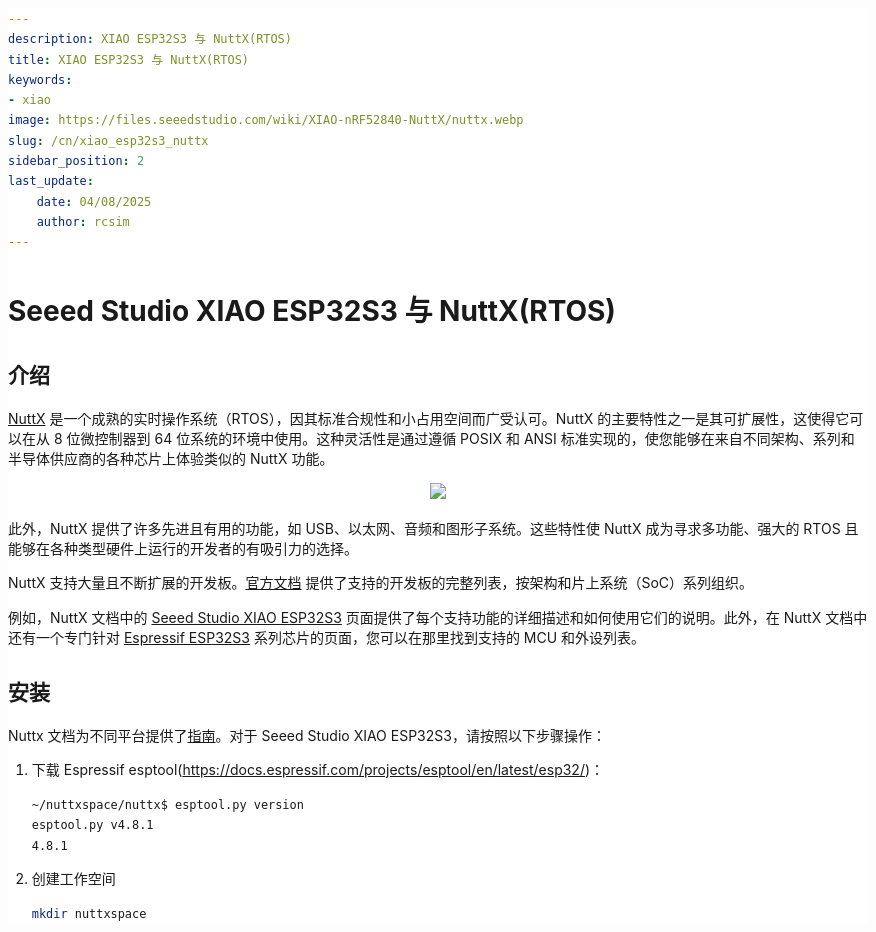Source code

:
 ```yaml
---
description: XIAO ESP32S3 与 NuttX(RTOS)
title: XIAO ESP32S3 与 NuttX(RTOS)
keywords:
- xiao
image: https://files.seeedstudio.com/wiki/XIAO-nRF52840-NuttX/nuttx.webp
slug: /cn/xiao_esp32s3_nuttx
sidebar_position: 2
last_update:
    date: 04/08/2025
    author: rcsim
---
```


# Seeed Studio XIAO ESP32S3 与 NuttX(RTOS)

## 介绍

[NuttX](https://nuttx.apache.org/) 是一个成熟的实时操作系统（RTOS），因其标准合规性和小占用空间而广受认可。NuttX 的主要特性之一是其可扩展性，这使得它可以在从 8 位微控制器到 64 位系统的环境中使用。这种灵活性是通过遵循 POSIX 和 ANSI 标准实现的，使您能够在来自不同架构、系列和半导体供应商的各种芯片上体验类似的 NuttX 功能。

<div align="center"><img width ="{200}" src="https://files.seeedstudio.com/wiki/XIAO-RP2040/img/NuttX/nuttx.svg"/></div>

此外，NuttX 提供了许多先进且有用的功能，如 USB、以太网、音频和图形子系统。这些特性使 NuttX 成为寻求多功能、强大的 RTOS 且能够在各种类型硬件上运行的开发者的有吸引力的选择。

NuttX 支持大量且不断扩展的开发板。[官方文档](https://nuttx.apache.org/docs/latest/platforms/) 提供了支持的开发板的完整列表，按架构和片上系统（SoC）系列组织。

例如，NuttX 文档中的 [Seeed Studio XIAO ESP32S3](https://nuttx.apache.org/docs/latest/platforms/arm/esp32s3/boards/xiao-esp32s3/index.html) 页面提供了每个支持功能的详细描述和如何使用它们的说明。此外，在 NuttX 文档中还有一个专门针对 [Espressif ESP32S3](https://nuttx.apache.org/docs/latest/platforms/xtensa/esp32s3/index.html) 系列芯片的页面，您可以在那里找到支持的 MCU 和外设列表。

## 安装

Nuttx 文档为不同平台提供了[指南](https://nuttx.apache.org/docs/latest/quickstart/install.html)。对于 Seeed Studio XIAO ESP32S3，请按照以下步骤操作：

1. 下载 Espressif esptool(https://docs.espressif.com/projects/esptool/en/latest/esp32/)：

    ```bash
    ~/nuttxspace/nuttx$ esptool.py version
    esptool.py v4.8.1
    4.8.1
    ```

2. 创建工作空间

    ```bash
    mkdir nuttxspace
    ```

########

Reproduce the material exactly; keep pictures out.

Source code

:
 ```yaml
---
description: XIAO ESP32S3 与 NuttX(RTOS)
title: XIAO ESP32S3 与 NuttX(RTOS)
keywords:
- xiao
image: https://files.seeedstudio.com/wiki/XIAO-nRF52840-NuttX/nuttx.webp
slug: /cn/xiao_esp32s3_nuttx
sidebar_position: 2
last_update:
    date: 04/08/2025
    author: rcsim
---
```


# Seeed Studio XIAO ESP32S3 与 NuttX(RTOS)

## 介绍

[NuttX](https://nuttx.apache.org/) 是一个成熟的实时操作系统（RTOS），因其标准合规性和小占用空间而广受认可。NuttX 的主要特性之一是其可扩展性，这使得它可以在从 8 位微控制器到 64 位系统的环境中使用。这种灵活性是通过遵循 POSIX 和 ANSI 标准实现的，使您能够在来自不同架构、系列和半导体供应商的各种芯片上体验类似的 NuttX 功能。

<div align="center"><img width ="{200}" src="https://files.seeedstudio.com/wiki/XIAO-RP2040/img/NuttX/nuttx.svg"/></div>

此外，NuttX 提供了许多先进且有用的功能，如 USB、以太网、音频和图形子系统。这些特性使 NuttX 成为寻求多功能、强大的 RTOS 且能够在各种类型硬件上运行的开发者的有吸引力的选择。

NuttX 支持大量且不断扩展的开发板。[官方文档](https://nuttx.apache.org/docs/latest/platforms/) 提供了支持的开发板的完整列表，按架构和片上系统（SoC）系列组织。

例如，NuttX 文档中的 [Seeed Studio XIAO ESP32S3](https://nuttx.apache.org/docs/latest/platforms/arm/esp32s3/boards/xiao-esp32s3/index.html) 页面提供了每个支持功能的详细描述和如何使用它们的说明。此外，在 NuttX 文档中还有一个专门针对 [Espressif ESP32S3](https://nuttx.apache.org/docs/latest/platforms/xtensa/esp32s3/index.html) 系列芯片的页面，您可以在那里找到支持的 MCU 和外设列表。

## 安装

Nuttx 文档为不同平台提供了[指南](https://nuttx.apache.org/docs/latest/quickstart/install.html)。对于 Seeed Studio XIAO ESP32S3，请按照以下步骤操作：

1. 下载 Espressif esptool(https://docs.espressif.com/projects/esptool/en/latest/esp32/)：

    ```bash
    ~/nuttxspace/nuttx$ esptool.py version
    esptool.py v4.8.1
    4.8.1
    ```

2. 创建工作空间

    ```bash
    mkdir nuttxspace
    ```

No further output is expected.